British philosopher Roger Scruton has written recently about social trust, a key to any nation’s stability: “the sense that we are bound to each other by a shared loyalty, and that we will stand by each other in emergencies.” Social trust comes from: “shared language, shared customs, instinctive law-abidingness, procedures for resolving disputes and grievances, public spirit and the ability of the people to change their own government by a process that is transparent to them all.”
The worst thing that can happen is the despair that arises when too many feel the loss of the trust that binds. This is largely what drove Brexit; it’s mostly what’s driving discontent in the United States. Personal power slips away; the social fabric frays. And we see and fear the proliferation of factions about which James Madison warned in Federalist #10.
The image below is Norman Rockwell’s “Freedom of Speech” from his 1943 Four Freedoms series, inspired by F.D.R.’s ‘41 State of the Union address. Those freedoms were of speech and religion, and from want and fear. Rockwell’s “Speech” depicts a Lincolnesque workingman having his say at a Vermont town meeting.
The paintings illustrated Saturday Evening Post stories by famous American writers; in this case Booth Tarkington, whose clumsily written tale is of a mountain inn encounter between a young Italian revolutionary and a younger German artist, who talk ominously about their shared distaste of liberty. When the Italian leaves, the German asks the innkeeper his name. The man shrugs: he has heard others call him “Benito,” then adds: “You might run across him here again. . .Herr Hitler.”
“Freedom of Speech” shows participatory democracy idealized but familiar, because it functioned effectively in most American communities at least through the 1950s.
Professor Scruton sees Britain’s situation in the European Union as an affront to common law, which is:
not imposed from above but extracted from below, by judges whose aim is to do justice in the individual case, rather than to reform the conduct of mankind. . . .The rights dreamed up in the European Courts, by judges who do not pay the cost of imposing them, are experiments in social engineering. . .in no matter more evident than in those clauses that have imposed the mores of the elite on a reluctant residue of Christian believers.
Scruton’s view, similar in many ways to Friedrich Hayek’s exposition of spontaneous order, is fine as far as it goes, although the Catholic concept of subsidiarity is superior, and actually closer to the ideas “in the air,” in Thomas Jefferson phrase, at the time of America’s founding.

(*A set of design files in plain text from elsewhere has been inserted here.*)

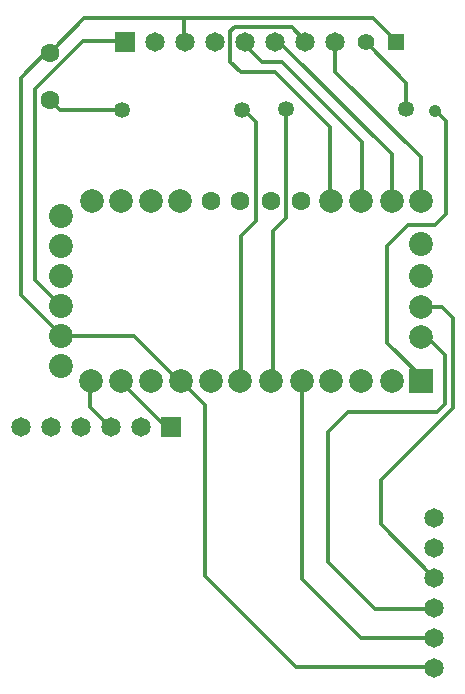
<source format=gtl>
%FSLAX33Y33*%
%MOMM*%
%AMRect-W1650000-H1650000-RO1.500*
21,1,1.65,1.65,0.,0.,90*%
%AMRect-W1650000-H1650000-RO0.500*
21,1,1.65,1.65,0.,0.,270*%
%AMRect-W2000000-H2000000-RO1.500*
21,1,2.,2.,0.,0.,90*%
%AMRect-W1400000-H1400000-RO1.000*
21,1,1.4,1.4,0.,0.,180*%
%ADD10C,0.3*%
%ADD11C,1.0668*%
%ADD12C,1.65*%
%ADD13Rect-W1650000-H1650000-RO1.500*%
%ADD14C,1.65*%
%ADD15C,1.65*%
%ADD16Rect-W1650000-H1650000-RO0.500*%
%ADD17C,2.*%
%ADD18C,2.*%
%ADD19C,1.6*%
%ADD20C,2.029999*%
%ADD21C,2.029999*%
%ADD22Rect-W2000000-H2000000-RO1.500*%
%ADD23C,1.35*%
%ADD24C,1.35*%
%ADD25C,1.4*%
%ADD26Rect-W1400000-H1400000-RO1.000*%
D10*
%LNtop copper_traces*%
G01*
X-37610Y21945D02*
X-37610Y25935D01*
X-65750Y13275D02*
X-67775Y15300D01*
X-46850Y35175D02*
X-37610Y25935D01*
X-39550Y35150D02*
X-36375Y31975D01*
X-65700Y10675D02*
X-69025Y14000D01*
X-51250Y36350D02*
X-50875Y36725D01*
X-37975Y18200D02*
X-36225Y19950D01*
X-33110Y4765D02*
X-33725Y4150D01*
X-67775Y15300D02*
X-67775Y31475D01*
X-32425Y4425D02*
X-32425Y12060D01*
X-50875Y36725D02*
X-46075Y36725D01*
X-63120Y4545D02*
X-63120Y6475D01*
X-42975Y-8550D02*
X-42975Y2450D01*
X-49075Y28625D02*
X-50125Y29675D01*
X-55150Y6225D02*
X-55150Y6825D01*
X-42800Y22035D02*
X-42800Y28273D01*
X-60405Y29675D02*
X-65675Y29675D01*
X-46852Y33777D02*
X-48600Y33777D01*
X-34975Y6975D02*
X-37975Y9975D01*
X-41275Y4150D02*
X-42975Y2450D01*
X-33025Y20850D02*
X-33025Y28750D01*
X-46525Y29450D02*
X-46800Y29725D01*
X-32425Y12060D02*
X-33325Y12960D01*
X-66300Y34800D02*
X-63650Y37450D01*
X-63725Y35525D02*
X-60150Y35525D01*
X-34355Y-9920D02*
X-33700Y-9920D01*
X-45210Y-10065D02*
X-45210Y6800D01*
X-66923Y34525D02*
X-66600Y34525D01*
X-65450Y10515D02*
X-59440Y10515D01*
X-47650Y19400D02*
X-46525Y20525D01*
X-50398Y32925D02*
X-51250Y33777D01*
X-45210Y-10065D02*
X-40225Y-15050D01*
X-38975Y-12550D02*
X-34175Y-12550D01*
X-47452Y32925D02*
X-42800Y28273D01*
X-41275Y4150D02*
X-33725Y4150D01*
X-50325Y19050D02*
X-49075Y20300D01*
X-35110Y21945D02*
X-35110Y25685D01*
X-45725Y-17500D02*
X-33915Y-17500D01*
X-59440Y10515D02*
X-55450Y6525D01*
X-42975Y-8550D02*
X-38975Y-12550D01*
X-61625Y3050D02*
X-63120Y4545D01*
X-33925Y19950D02*
X-33025Y20850D01*
X-49075Y20300D02*
X-49075Y28625D01*
X-55150Y35425D02*
X-55150Y37400D01*
X-35110Y25685D02*
X-42360Y32935D01*
X-69025Y14000D02*
X-69025Y32423D01*
X-42360Y32935D02*
X-42360Y35425D01*
X-60510Y6625D02*
X-56700Y2815D01*
X-36375Y29725D02*
X-36375Y31975D01*
X-33025Y28750D02*
X-33975Y29700D01*
X-67775Y31475D02*
X-63725Y35525D01*
X-46852Y33777D02*
X-40075Y27000D01*
X-33110Y4765D02*
X-33110Y8960D01*
X-39175Y37450D02*
X-37400Y35675D01*
X-69025Y32423D02*
X-66923Y34525D01*
X-33110Y8960D02*
X-34450Y10300D01*
X-47400Y34925D02*
X-47400Y35675D01*
X-55450Y6705D02*
X-53450Y4705D01*
X-40225Y-15050D02*
X-34225Y-15050D01*
X-46525Y20525D02*
X-46525Y29450D01*
X-46075Y36725D02*
X-44900Y35550D01*
X-48600Y33777D02*
X-49777Y34955D01*
X-50325Y7000D02*
X-50325Y19050D01*
X-65675Y29675D02*
X-66525Y30525D01*
X-50398Y32925D02*
X-47452Y32925D01*
X-66300Y34175D02*
X-66300Y34800D01*
X-33325Y12960D02*
X-35110Y12960D01*
X-38525Y-1675D02*
X-32425Y4425D01*
X-63650Y37450D02*
X-39175Y37450D01*
X-40075Y21945D02*
X-40075Y27000D01*
X-53450Y-9775D02*
X-45725Y-17500D01*
X-47650Y7125D02*
X-47650Y19400D01*
X-38525Y-5395D02*
X-38525Y-1675D01*
X-34445Y-7380D02*
X-33800Y-7380D01*
X-36225Y19950D02*
X-33925Y19950D01*
X-53450Y-9775D02*
X-53450Y4705D01*
X-51250Y33777D02*
X-51250Y36350D01*
X-37975Y9975D02*
X-37975Y18200D01*
X-38525Y-5395D02*
X-34000Y-9920D01*
D11*
X-33975Y29575D03*
%LNtop copper component 104f474019bc45ae*%
D12*
X-57600Y35425D03*
X-55060Y35425D03*
X-52520Y35425D03*
X-49980Y35425D03*
X-47440Y35425D03*
X-44900Y35425D03*
X-42360Y35425D03*
D13*
X-60140Y35425D03*
%LNtop copper component 6423f2fbdbf0fd51*%
D14*
X-34000Y-4840D03*
X-34000Y-7380D03*
X-34000Y-9920D03*
X-34000Y-12460D03*
X-34000Y-15000D03*
X-34000Y-17540D03*
%LNtop copper component 2e760206f6eb6219*%
D15*
X-58840Y2815D03*
X-61380Y2815D03*
X-63920Y2815D03*
X-66460Y2815D03*
X-69000Y2815D03*
D16*
X-56300Y2815D03*
%LNtop copper component 725756eb9d5a0c3e*%
D17*
X-35110Y10420D03*
X-35110Y12960D03*
D18*
X-35110Y21945D03*
X-37610Y21945D03*
X-40210Y21945D03*
X-42710Y21945D03*
D19*
X-45310Y21945D03*
X-47810Y21945D03*
X-50410Y21945D03*
X-52910Y21945D03*
D18*
X-55510Y21945D03*
X-58010Y21945D03*
X-60510Y21945D03*
X-63010Y21945D03*
X-37610Y6705D03*
X-40210Y6705D03*
X-42710Y6705D03*
X-45210Y6705D03*
X-47810Y6705D03*
X-50410Y6705D03*
X-52910Y6705D03*
X-60510Y6705D03*
X-58010Y6705D03*
X-63050Y6705D03*
X-55410Y6705D03*
D20*
X-35110Y18300D03*
X-35110Y15635D03*
D21*
X-65590Y7975D03*
X-65590Y10515D03*
X-65590Y13055D03*
X-65590Y15595D03*
X-65590Y18135D03*
X-65590Y20675D03*
D22*
X-35110Y6705D03*
%LNtop copper component e41e54bbfcc8de48*%
D23*
X-50245Y29675D03*
X-60405Y29675D03*
%LNtop copper component bcffb8a9274f0d14*%
D24*
X-46525Y29725D03*
X-36365Y29725D03*
%LNtop copper component 51561cf638072ae7*%
D19*
X-66525Y30525D03*
X-66525Y34525D03*
%LNtop copper component 243e2b77924b8e62*%
D25*
X-39770Y35425D03*
D26*
X-37230Y35425D03*
M02*
</source>
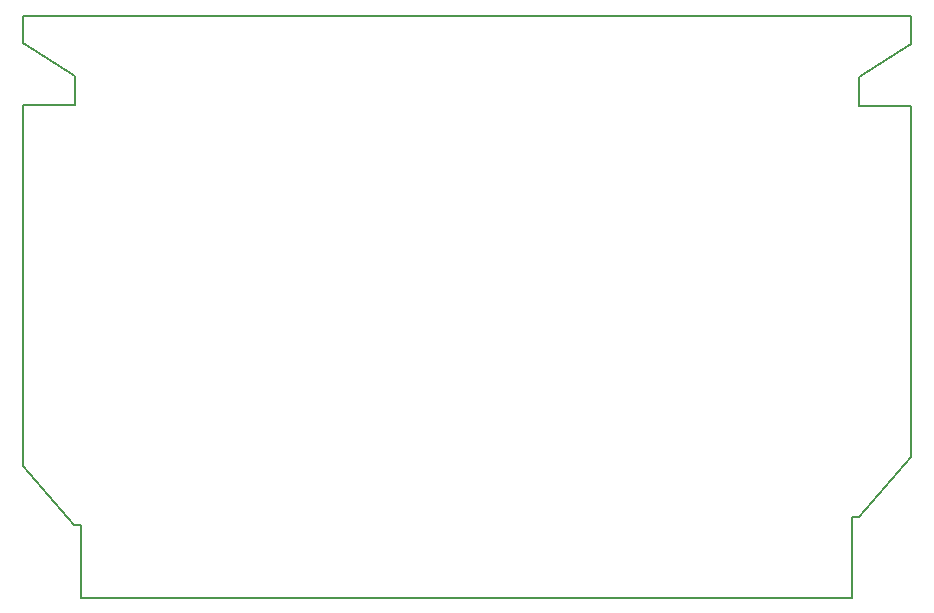
<source format=gm1>
G04 #@! TF.FileFunction,Profile,NP*
%FSLAX46Y46*%
G04 Gerber Fmt 4.6, Leading zero omitted, Abs format (unit mm)*
G04 Created by KiCad (PCBNEW 4.0.4-stable) date 05/10/17 13:17:29*
%MOMM*%
%LPD*%
G01*
G04 APERTURE LIST*
%ADD10C,0.150000*%
G04 APERTURE END LIST*
D10*
X134398913Y-143300797D02*
X134998913Y-143300797D01*
X134998913Y-143300797D02*
X139423140Y-138211560D01*
X135042500Y-108521500D02*
X139424000Y-108521500D01*
X135042500Y-106045000D02*
X135042500Y-108521500D01*
X139424000Y-103251000D02*
X135042500Y-106045000D01*
X69200000Y-144000000D02*
X68600000Y-144000000D01*
X139424000Y-100838000D02*
X139424000Y-103251000D01*
X64262000Y-108394500D02*
X64262000Y-139001500D01*
X68643500Y-108394500D02*
X64262000Y-108394500D01*
X68643500Y-105918000D02*
X68643500Y-108394500D01*
X64262000Y-103124000D02*
X68643500Y-105918000D01*
X68600000Y-144000000D02*
X64262000Y-139001500D01*
X134400000Y-143300000D02*
X134400000Y-150100000D01*
X139424000Y-108521500D02*
X139423140Y-138211560D01*
X64262000Y-100838000D02*
X139425000Y-100838000D01*
X64262000Y-103124000D02*
X64262000Y-100838000D01*
X69200000Y-150100000D02*
X69200000Y-144000000D01*
X134400000Y-150100000D02*
X69200000Y-150100000D01*
M02*

</source>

Ours is a nation built from the ground up: the “only nation in the world,” as G.K. Chesterton put it, “founded on a creed.” We begin with that creed and not with hierarchies of wealth or class: “a nation,” G.K.C. wrote, “with the soul of a church.”
Nearly a century before Chesterton visited America, Alexis de Tocqueville surveyed the intersection of Catholicism and Americanism and found reasons to worry and reasons for hope. It was Tocqueville’s sense that among all Christians belief was waning, but that:
as soon as they have any religion, they immediately find in themselves a latent instinct that urges them unconsciously towards Catholicism [because] . . .they feel a secret admiration for its discipline, and its great unity attracts them. If Catholicism could at length withdraw itself from the political animosities to which it has given rise. . .that same spirit of the age which appears to be so opposed to it would become so favorable as to admit of its great and sudden advancement.
Prescient as he was, Tocqueville could not foresee either the emergence of the doctrine of subsidiarity later in his own century or the extent to which, a century after that, the Church would adopt a “progressive” view of social justice and make common cause with government, its elites. . .and its political animosities.
None of these luminaries could ever have imagined that factions would take possession of two of America’s separated powers or that the nation’s younger citizens, abetted by the Executive and the Judiciary, would see traditions, moral and legal, as inimical to justice, now become merely a synonym for equality.
What Scruton concludes about his countrymen may also apply to ours:
Law, for the British, is the property of the individual citizen, not the state: it is what protects us from intrusion, safeguards our eccentricities, and cocks a snook at the meddlers and the puritans for whom conformity to official codes is more important than the freedom of the citizen to ignore them.
Pius XI defined subsidiarity: “a community of a higher order should not interfere in the internal life of a community of a lower order, depriving the latter of its functions, but rather should support it in case of need and help to co-ordinate its activity with the activities of the rest of society, always with a view to the common good.”
In 1790, Edmund Burke made a similar analysis of the first Jacobins – Judases all – noting what he termed the “profligate disregard of a dignity which they [elites] partake with others,” whereas:
to love the little platoon we belong to in society, is the first principle (the germ as it were) of public affections. It is the first link in the series by which we proceed towards a love to our country, and to mankind. . . . [N]one but traitors would barter it away for their own personal advantage.
The intuitive loss of this first link is behind the anger so much in evidence this year. Our political parties care little about it, though they pander to it, and America seems evermore a nation with the soul of an infomercial, our patrimony bartered away for the political equivalent of thirty pieces of silver.